Traditional approaches to network content management are widely used today by a variety of entities such as pay television providers, corporate networks, and members only Internet websites. These traditional approaches usually rely on maintaining groups of users who are eligible to receive certain content. Many different kinds of relationships and security schemes are used to associate users and content. For instance, a corporate network may include several different groups of users who are eligible to access different groups of content based on job description and need to know. A vice president of corporation finance may belong to one group of users that has access to financial files, and an engineer may belong to another group of users that has access to a completely separate set of purely technical files. All of the corporate users may belong to yet another group of users that has access to general corporate information like a community bulletin board, a schedule of company social events, etc. Depending on who a user is, the user may or may not have authority to read, write, execute, and/or delete content stored in a file structure on the network.
In a pay television network, certain viewers will have purchased only the basic television channels and other users will have purchased one or more premium channels or packages of channels, such as sports packages for particular professional teams. Channels that a viewer has not paid for are generally scrambled. With potentially hundreds of thousand or even millions of viewers, and potentially hundreds of different channel packages, the associations and security controls among viewers and content are likely to be very complex.
As the number of users on a network increases, and as the volume of content distributed over the network increases, managing the distribution of content becomes more difficult. This is particularly true as networks become more interactive and more dynamic. The Internet provides a good example of a difficult network to manage. The size of the Internet and the dynamic nature of the Internet make content management particularly challenging.
The number of people and organizations connected to the Internet continues to increase virtually every day. At the same time, the volume of information available on the Internet continues to increase. People can add new content, delete content, decide to access different content, search for new content, etc., on the spur of the moment. A content provider never knows what to expect. If a content provider attracts too much attention, the provider can become overwhelmed with traffic, essentially shutting down the provider. On the other hand, a content provider can easily become lost in the vast virtual expense of the Internet and receive very little traffic if any at all.
As the Internet and broadcast services merge, the content management challenges will continue to increase. For instance, for an existing pay television network, the number of users and volume of content is likely to be large, but the content and user groups are comparatively static. That is, the pay television provider can usually predict what television channels it is going to provide, and the typical user probably will not change his or her package of channels very often. Changes to content and user groups can be managed over the course of days or weeks.
In an Internet environment, however, the dynamic nature of user groups and content could drastically change. An Internet-based pay television service could be entirely pay-per-view, resulting in huge fluctuations in the number of users. For instance, the release of a particularly popular movie could attract too many viewers and shut down the content server.
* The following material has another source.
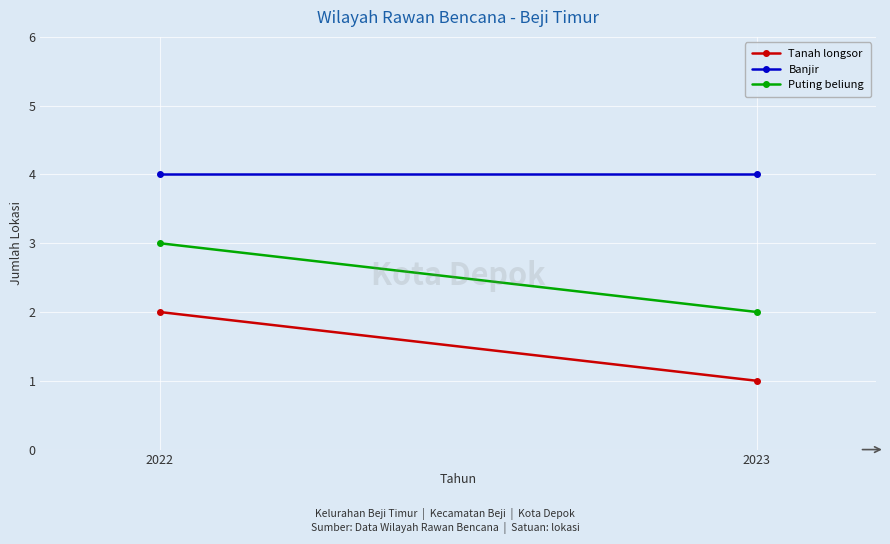

What is the total value across all series at 2022?

9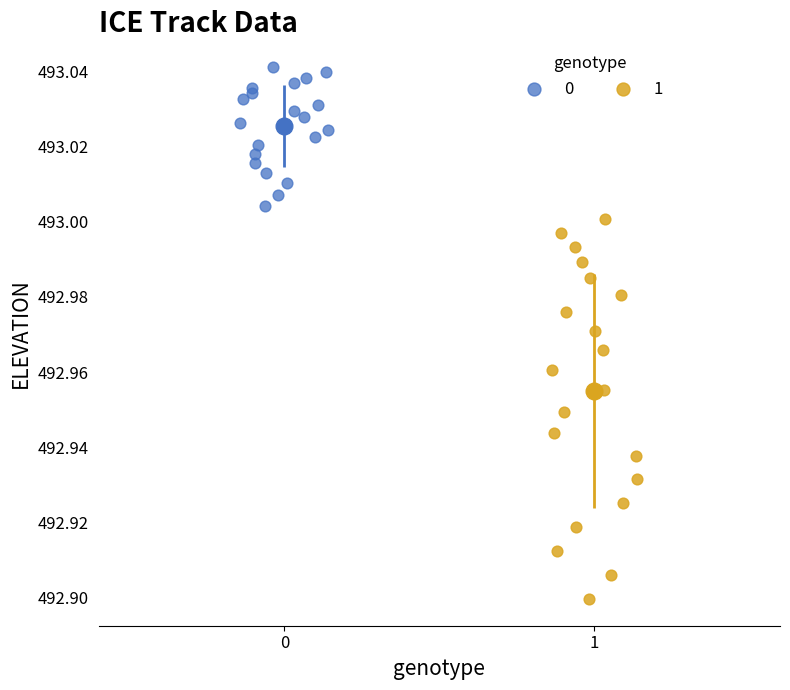

Which series has the largest Y range (max minus min)?

1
Multicasting can alleviate some of the difficulties with network content that is in high demand by transmitting a data stream that viewers can simply pick up in the network, analogous to a broadcast television signal from an antenna. Providing security for a multicast, however, provides additional changes. A large number of viewers may want to access the content, and each viewer will generally need to obtain a decryption key from the content provider in order to make use of the data stream. A large number of requests for decryption keys can overwhelm a server just like a large number of requests for any other kind of data.